Abstract

The purpose of the current study was to retrospectively investigate clinical outcome and potential prognostic factors after reirradiation (Re-RT) for in-field recurrence of metastatic spinal cord compression (MSCC). Re-RT with 1 x 8 Gy (n = 48), 5 x 3 Gy (n = 29), 5 x 4 Gy (n = 30), 7 x 3 Gy (n = 3), 10-12 x 2 Gy (n = 11), or 17 x 1.8 Gy (n = 3) was administered to 124 patients. Cumulative biologically effective dose (BED) (first course of RT plus re-RT) ranged from 77.5 Gy(2) to 142.6 Gy(2), and was <or=120 Gy(2) in 114 (92%) patients. Twelve potential prognostic factors were investigated for associations with motor function and survival. Motor function improved in 45 (36%) patients, was stable in another 62 (50%) patients, and deteriorated in 17 (14%) patients. Upon multivariate analyses, the effect of Re-RT on motor function was significantly associated with the effect of the first course of RT (P = .048), Eastern Cooperative Oncology Group (ECOG) performance status (P = .020), time to development of motor deficits before Re-RT (P = .002), and visceral metastases (P < .001). Survival was associated with ECOG performance status (P < .001), ambulatory status before Re-RT (P < .001), time to development of motor deficits (P = .018), and visceral metastases (P <.001). Re-RT dose schedule or cumulative BED had no significant impact on functional outcome or survival. Acute toxicity was mild, and late toxicity, such as radiation myelopathy, was not observed.
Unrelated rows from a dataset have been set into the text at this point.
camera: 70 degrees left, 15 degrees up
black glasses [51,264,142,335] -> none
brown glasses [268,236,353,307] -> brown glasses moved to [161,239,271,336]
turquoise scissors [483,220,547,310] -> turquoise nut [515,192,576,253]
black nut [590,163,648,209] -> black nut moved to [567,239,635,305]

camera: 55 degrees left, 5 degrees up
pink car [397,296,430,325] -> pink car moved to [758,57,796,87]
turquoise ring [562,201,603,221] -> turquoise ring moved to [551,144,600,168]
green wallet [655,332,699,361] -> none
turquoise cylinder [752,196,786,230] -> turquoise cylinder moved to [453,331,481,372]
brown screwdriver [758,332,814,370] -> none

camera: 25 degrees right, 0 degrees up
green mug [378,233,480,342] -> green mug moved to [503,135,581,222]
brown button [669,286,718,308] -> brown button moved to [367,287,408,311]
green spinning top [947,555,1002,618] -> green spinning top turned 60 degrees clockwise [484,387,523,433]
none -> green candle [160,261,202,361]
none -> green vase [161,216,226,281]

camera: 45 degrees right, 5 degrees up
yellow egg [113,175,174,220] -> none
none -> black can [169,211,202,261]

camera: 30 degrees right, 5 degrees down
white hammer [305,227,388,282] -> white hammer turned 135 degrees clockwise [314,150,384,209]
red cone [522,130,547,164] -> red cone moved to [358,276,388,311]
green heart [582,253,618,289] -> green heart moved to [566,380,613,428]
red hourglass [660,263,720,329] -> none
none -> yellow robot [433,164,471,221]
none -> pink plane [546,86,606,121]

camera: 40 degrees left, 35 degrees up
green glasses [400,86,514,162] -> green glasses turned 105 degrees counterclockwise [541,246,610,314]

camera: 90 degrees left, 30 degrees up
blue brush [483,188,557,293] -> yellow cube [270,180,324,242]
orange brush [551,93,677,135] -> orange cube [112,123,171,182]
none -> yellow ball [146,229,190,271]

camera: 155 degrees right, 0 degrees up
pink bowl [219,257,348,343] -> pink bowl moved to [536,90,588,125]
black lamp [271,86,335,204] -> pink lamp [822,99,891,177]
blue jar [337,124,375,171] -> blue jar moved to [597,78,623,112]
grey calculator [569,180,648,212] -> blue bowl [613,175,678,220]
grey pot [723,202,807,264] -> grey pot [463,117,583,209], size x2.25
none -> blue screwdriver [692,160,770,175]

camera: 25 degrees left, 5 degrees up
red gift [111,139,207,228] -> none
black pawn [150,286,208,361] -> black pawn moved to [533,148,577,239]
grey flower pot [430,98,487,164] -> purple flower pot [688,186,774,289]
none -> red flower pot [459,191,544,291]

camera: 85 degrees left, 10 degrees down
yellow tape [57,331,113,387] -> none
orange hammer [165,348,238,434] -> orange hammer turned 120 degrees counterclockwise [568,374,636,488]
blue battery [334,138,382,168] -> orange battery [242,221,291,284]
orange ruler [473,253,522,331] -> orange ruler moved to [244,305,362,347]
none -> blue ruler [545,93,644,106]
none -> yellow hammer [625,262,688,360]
Given the limitations of a retrospective study and the relatively short follow up after Re-RT, spinal reirradiation appeared to be effective and safe when the cumulative BED is </=120 Gy(2). Motor function after Re-RT was associated with the effect of first irradiation, performance status, time to development of motor deficits, and visceral metastases, whereas the Re-RT schedule had no significant impact.